James Cridland’s International Radio Trends: BBC cuts; TechSurvey, RAJAR

James Cridland, radio futurologist, is a conference speaker, writer and consultant. He runs the media information website media.info and helps organise the yearly Next Radio conference. He also publishes podnews.net, a daily briefing on podcasting and on-demand, and writes a weekly international radio trends newsletter, at james.crid.land.

The BBC has announced a number of cuts to its services. I learnt about them at the Podcast Show in London, coincidentally just after recording an episode of BBC Radio 4 Extra’s Podcast Radio Hour, which will air next Friday.

Looking at the changes, they seem pragmatic and sensible.

Above: The Podcast Show 2022, in London. An impressive and super-busy event. Delighted to have taken part in this; and delighted, too, to see this debut event being so well attended, with more than 2,600 attendees per day.

AM to be turned off

BBC Radio 5 Live is to cease its AM transmission – something that doesn’t even get mentioned in the BBC’s own press release, and BBC Radio 4 will come off Long Wave.

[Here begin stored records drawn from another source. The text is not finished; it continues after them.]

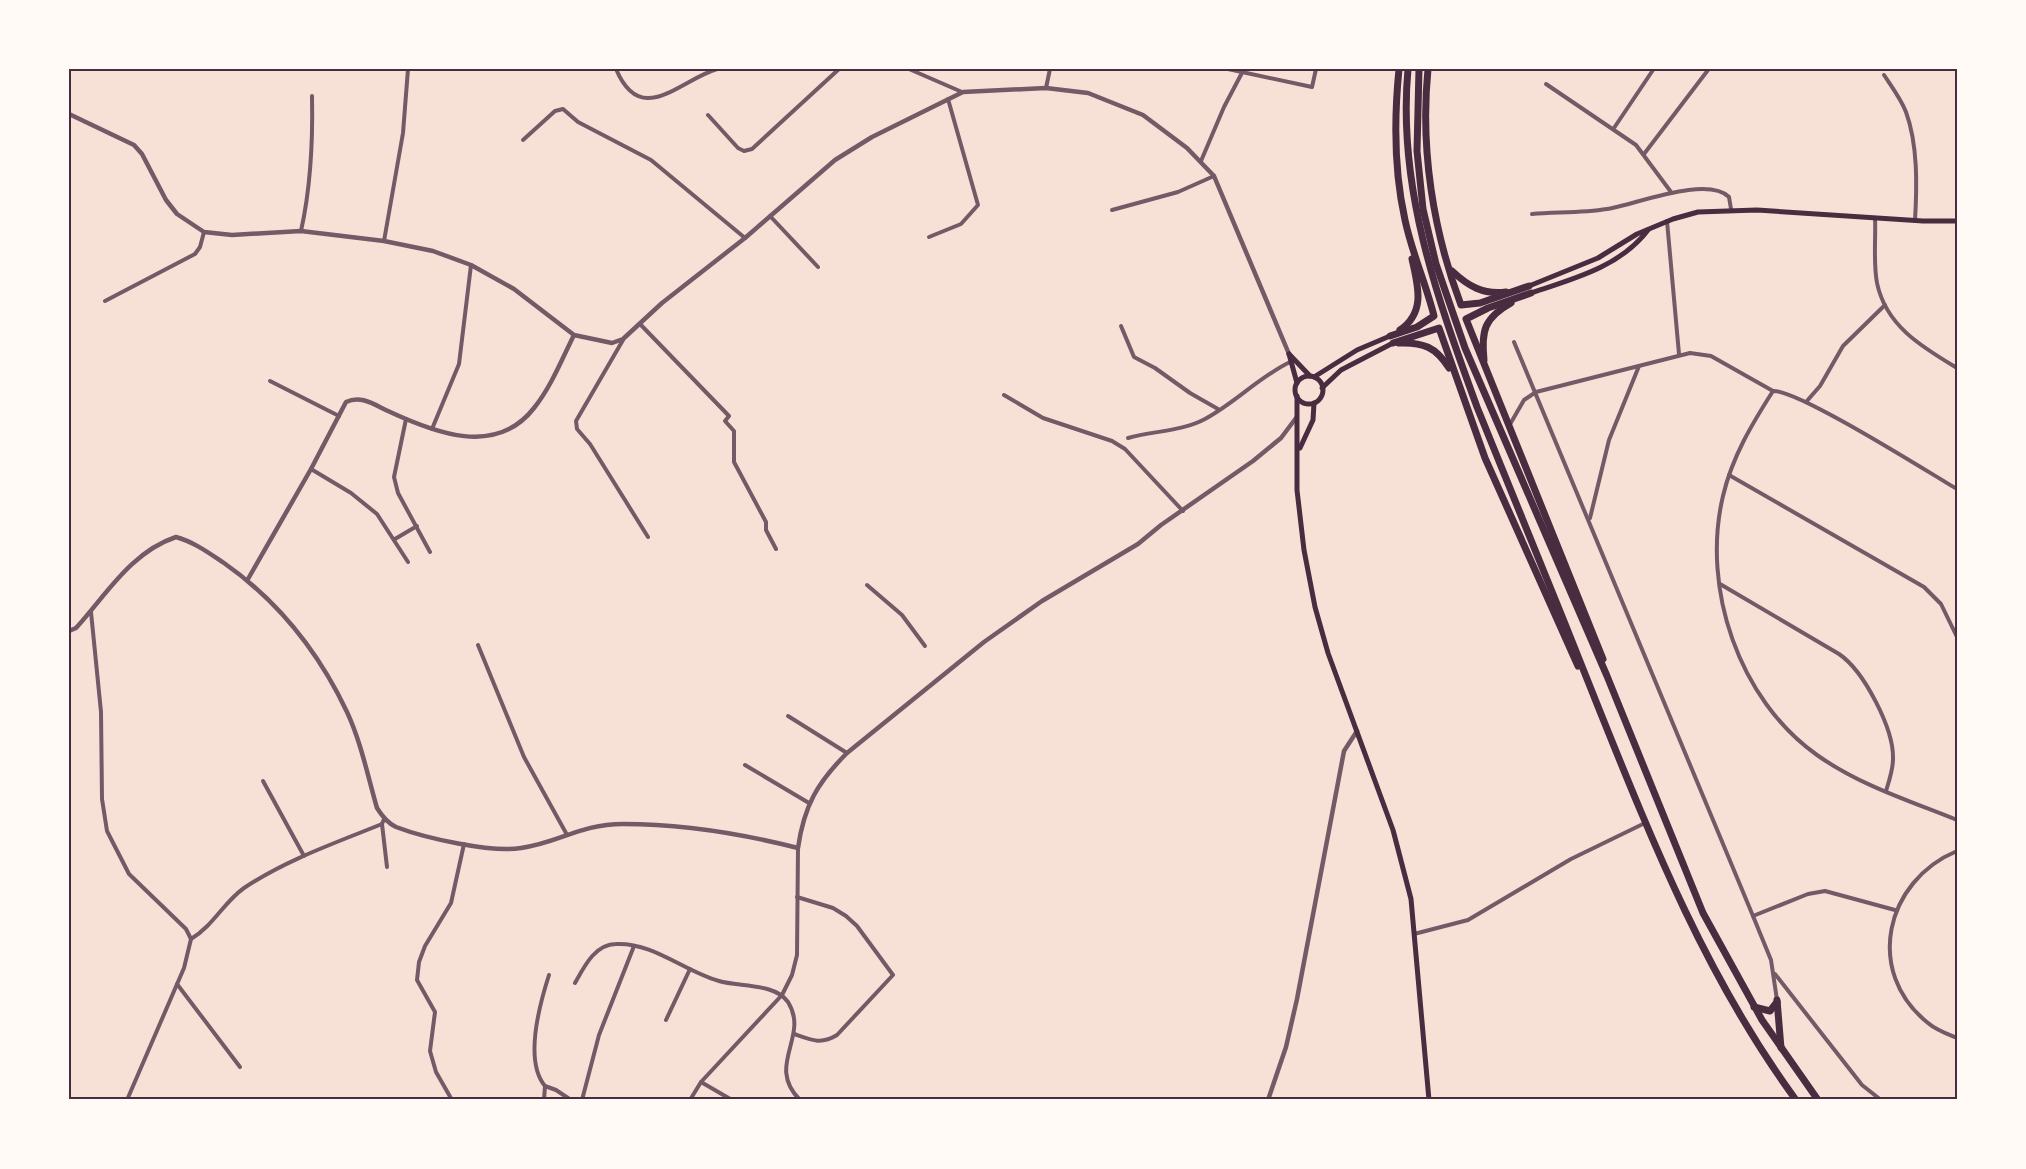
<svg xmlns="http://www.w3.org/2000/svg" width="2026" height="1169" viewBox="0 0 2026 1169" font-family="Commissioner,sans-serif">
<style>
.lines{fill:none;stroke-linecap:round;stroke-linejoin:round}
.minor{stroke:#755966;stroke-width:4}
.tertiary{stroke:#755966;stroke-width:4.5}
.secondary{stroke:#4a2c40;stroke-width:5}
.trunk{stroke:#4a2c40;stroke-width:7}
.neatline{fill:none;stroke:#4a2c40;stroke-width:2}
</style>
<rect width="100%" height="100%" fill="#f7e1d7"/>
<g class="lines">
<g class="minor">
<path d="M 616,69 C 641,128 678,81 717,69"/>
<path d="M 909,69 L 962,92"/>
<path d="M 1228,69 L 1312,87 L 1316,69"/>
<path d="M 1884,75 C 1892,87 1901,99 1906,112 C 1918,145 1917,186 1915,221"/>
<path d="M 1546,84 L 1636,145 L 1671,192"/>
<path d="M 1046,88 L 1050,69"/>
<path d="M 708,115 L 738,148 L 744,151 L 752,149 L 839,69"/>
<path d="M 1614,128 L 1653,70"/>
<path d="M 523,140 L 555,111 L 563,109 L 578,122 L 651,160 L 745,238"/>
<path d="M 1644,154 L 1708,70"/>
<path d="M 1201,161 L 1224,107 L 1244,69"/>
<path d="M 1112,210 L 1178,192 L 1214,176"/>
<path d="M 1532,214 C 1557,212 1582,213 1607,209 C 1634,205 1707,175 1729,197 L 1731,209"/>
<path d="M 770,216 L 818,267"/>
<path d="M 1875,218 C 1876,239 1873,262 1877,283 C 1886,326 1922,347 1957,368"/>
<path d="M 1667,221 L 1679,354"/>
<path d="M 301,231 C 311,186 313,142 312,96"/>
<path d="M 929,237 L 961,224 L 978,205 L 948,99"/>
<path d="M 384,241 L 403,133 L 408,69"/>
<path d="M 105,301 L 195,254 L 200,247 L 204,232"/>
<path d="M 640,324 L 729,416 L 725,421 L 734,431 L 734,462 L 766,522 L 766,530 L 776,549"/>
<path d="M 1121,326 L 1134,357 L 1155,368 L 1190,393 L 1218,409"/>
<path d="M 623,340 L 576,421 L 577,429 L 590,444 L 648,537"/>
<path d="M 1514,342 L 1753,916 L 1771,960 L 1777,1000"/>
<path d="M 270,381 L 339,416"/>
<path d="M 1004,395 L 1043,418 L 1112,441 L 1125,449 L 1183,511"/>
<path d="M 1806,402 L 1820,386 L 1843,346 L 1885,305"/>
<path d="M 406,419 L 394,477 L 398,493 L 430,552"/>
<path d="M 1509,426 L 1524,400 L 1536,392 L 1690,353 L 1711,356 L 1773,391"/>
<path d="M 432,429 L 459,364 L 471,265"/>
<path d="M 1128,438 C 1153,431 1183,431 1205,419 C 1235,403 1259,377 1290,362"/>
<path d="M 311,469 L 351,493 L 377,514 L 408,562"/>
<path d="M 1729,475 L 1924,587 L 1941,604 L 1957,637"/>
<path d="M 1957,489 C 1928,472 1797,389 1773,391 C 1752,424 1732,457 1723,496 C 1701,588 1739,700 1817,755 C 1859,785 1910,801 1957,820"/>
<path d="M 1590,518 L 1609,440 L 1639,366"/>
<path d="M 395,539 L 417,526"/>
<path d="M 1720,584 L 1839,654 C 1864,671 1894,729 1893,759 C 1893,770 1889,781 1886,791"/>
<path d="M 867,585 L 902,615 L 925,646"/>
<path d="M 91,612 L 101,712 L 102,799 L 107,831 L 129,874 L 186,929 L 191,939"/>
<path d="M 478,645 L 524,757 L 566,833"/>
<path d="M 788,716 L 847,753"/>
<path d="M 745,765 L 809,803"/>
<path d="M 263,781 L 304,856"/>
<path d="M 382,824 L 387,867"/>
<path d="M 1957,851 C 1885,881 1864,972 1928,1023 C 1936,1030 1947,1034 1957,1038"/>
<path d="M 1753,916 L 1808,894 L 1825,891 L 1895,910"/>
<path d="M 1414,934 L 1468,920 L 1571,859 L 1645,823"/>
<path d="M 191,939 C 213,926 224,902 244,888 C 286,860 335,843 382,824 L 384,819"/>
<path d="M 1775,974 L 1862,1085 L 1881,1100"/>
<path d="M 549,975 C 540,1003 524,1061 545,1086 L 556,1090 L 571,1100"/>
<path d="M 575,983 C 584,967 595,944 616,944 C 653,942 685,972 719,981 C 739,987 775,983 788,1002 C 810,1037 765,1065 800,1100"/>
<path d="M 177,984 L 240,1067"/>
<path d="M 666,1020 L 690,969"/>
<path d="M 794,1034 C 811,1040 821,1045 837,1035 L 893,975 L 857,926 L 846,916 L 833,908 L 797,897"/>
<path d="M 701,1082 L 732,1100"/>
<path d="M 127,1100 L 184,968 L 191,939"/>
<path d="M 452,1100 L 436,1072 L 430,1051 L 435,1012 L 417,980 L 419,962 L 425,946 L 451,903 L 464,844"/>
<path d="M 544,1100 L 545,1086"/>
<path d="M 582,1100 L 599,1035 L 634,946"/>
<path d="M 690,1100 L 701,1082 L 782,995 L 792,975 L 797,955 L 798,848"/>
</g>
<g class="tertiary">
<path d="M 69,114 L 134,145 L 142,154 L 166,200 L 177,214 L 204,232 L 232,235 L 301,231 L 384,241 L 433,251 L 471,265 L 514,289 L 574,335 L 612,343 L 623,339 L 662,303 L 745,238 L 835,160 L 872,137 L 963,92 L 1046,88 L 1088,93 L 1143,115 L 1187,148 L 1214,176 L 1289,354"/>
<path d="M 248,579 L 311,469 L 346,402 C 361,395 373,404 388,411 C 435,433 496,457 534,408 C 551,387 562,359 574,335"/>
<path d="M 69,631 L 76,628 C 106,595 131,552 176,537 C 194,542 209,553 224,563 C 278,601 319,653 347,712 C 361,742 368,777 377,808 C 382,816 387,823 396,827 C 425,838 491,853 521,848 C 559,843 580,824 623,824 C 684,824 739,833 798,848 C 804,806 817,783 847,753 L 984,642 L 1042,601 L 1138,544 L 1161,525 L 1253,461 L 1281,438 L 1296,418"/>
<path d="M 1268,1100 L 1286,1047 L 1297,999 L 1344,751 L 1357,731"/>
</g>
<g class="secondary">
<path d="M 1529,286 L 1598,258 L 1637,234 L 1673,219 L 1698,212 L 1757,210 L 1923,221 L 1957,221"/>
<path d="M 1531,293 C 1573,279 1620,267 1648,230"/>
<path d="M 1289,354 L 1310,376"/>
<path d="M 1289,354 L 1297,383"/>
<circle cx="1309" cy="390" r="14"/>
<path d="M 1314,377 L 1357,350 L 1390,336"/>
<path d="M 1322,388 L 1341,370 L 1393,343"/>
<path d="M 1297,396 L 1297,490 L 1304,550 L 1315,607 L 1328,653 L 1393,830 L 1411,899 L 1429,1100"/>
<path d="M 1300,448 L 1313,420 L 1314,403"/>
</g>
<g class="trunk">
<path d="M 1408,69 C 1397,188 1437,297 1477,407 C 1518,507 1559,608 1599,709 C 1654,846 1708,980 1796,1100"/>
<path d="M 1419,69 L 1417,151 L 1423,209 L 1436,264 L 1465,348 L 1607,676 L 1703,913 L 1762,1020 L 1818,1100"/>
<path d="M 1428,69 C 1420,148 1433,231 1461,305 L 1480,303 L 1529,286"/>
<path d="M 1452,271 C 1468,286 1483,295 1506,292"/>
<path d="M 1531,293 L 1488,308 L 1466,319 L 1603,659"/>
<path d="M 1400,330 C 1426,312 1418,286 1412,259"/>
<path d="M 1390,336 L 1417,327 L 1434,316 C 1426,284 1412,253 1405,220 C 1394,171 1394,119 1399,69"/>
<path d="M 1393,343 L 1439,328 L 1485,458 L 1578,666"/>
<path d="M 1399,343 C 1423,342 1436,347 1449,368"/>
<path d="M 1484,360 C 1481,331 1484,318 1511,303"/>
<path d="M 1777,1000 L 1781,1048"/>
<path d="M 1754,1007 L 1770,1011 L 1777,1002"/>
</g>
</g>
<rect width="2026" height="1169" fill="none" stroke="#fffaf5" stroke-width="141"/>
<rect x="70" y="70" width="1886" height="1028" class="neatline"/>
</svg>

Back in 2014, 54% of BBC Radio 5 Live’s weekly reach was already on DAB. The government’s own review, published last October, recommends that broadcasters “develop a plan to retire” AM services, says that less than 3% of radio listening happens on the platform, and publishes this graph showing AM’s decline.

AM is very expensive to broadcast (mainly the electricity costs), and it’s no surprise that the BBC plans, quote sensibly, to turn that off.

Archive to come off linear

BBC Radio 4 Extra, and BBC FOUR television, will cease to be broadcast.

Archive channels like these are better suited for on-demand anyway: the brands might be retained for curated playlists within BBC Sounds and BBC iPlayer respectively.

It’s unlikely that this means a reduction in the availability of that archive programming: just that it won’t be available in a linear broadcast any more.

Archive programming, by its very nature, doesn’t really benefit from live, linear broadcasting; and even if there are relatively few savings to be made in terms of transmission costs, it makes sense to make the archive more focused on on-demand. That will need Ofcom permission, since iPlayer has a maximum number of archive series that it’s allowed to have available; but you’d assume they’d be comfortable with that.

News channels to merge

The BBC runs two TV channels: BBC News, a domestic 24-hour news channel, and BBC World News, the international news channel, which is funded by cable carriage fees and advertising. The plan is to merge the two, and call it “BBC News”.

From an ex-pat point of view, this makes sense. Nobody watches CNN International for their stories about Namibia or Sierra Leone; people watch CNN International for their US news and their US view on international stories. US stories are the majority of the output on CNN International, and quite rightly.

BBC World News doesn’t seem to answer any particular audience need: it’s a quite dull channel, full of stories about countries I’ve barely visited and information I’ve no need to know. It covers precious little about the UK, and that’s odd.

Regular readers will know that I found BBC World News’s coverage of the crisis around the Brexit parliamentary votes was significantly lacking; and there’s precious little coverage of Partygate and the state of the British economy on that channel, either. It strikes me as irritating that in order to learn about Britain, I have to watch Sky News UK, rather than the BBC.

BBC World News doesn’t reflect BBC Charter’s public purpose #5, either: “To reflect the United Kingdom, its culture and values to the world … its international services should put the United Kingdom in a world context, aiding understanding of the United Kingdom as a whole, including its nations and regions where appropriate.” (and, yes, I know that BBC World News is a BBC Studios channel and doesn’t come under the Charter).

Dare I also say that BBC World News significantly under-performs in the BBC’s charter purpose because it insists on making itself available on pay-TV only. I can’t legally watch the channel unless I pay money to Fetch or Foxtel here in Australia; yet I can watch GB News, Sky News UK, TRT World, RT, CBS News, and plenty of other channels for free. I wonder whether the increased influence in making BBC News channel free on all platforms would be a benefit to the UK?

Not done by halves

What’s most impressive is that this isn’t a begrudging cut by the BBC to squeeze under a £285m shortfall. These cuts will actually contribute to savings of more than £500m: and to refocus the corporation on platforms that are growing, rather than platforms which are shrinking.

And while it’s another unsettling and uncertain set of changes for BBC staff – who have rather more of these changes than others – I think these changes are good news for the BBC, and for its consumers.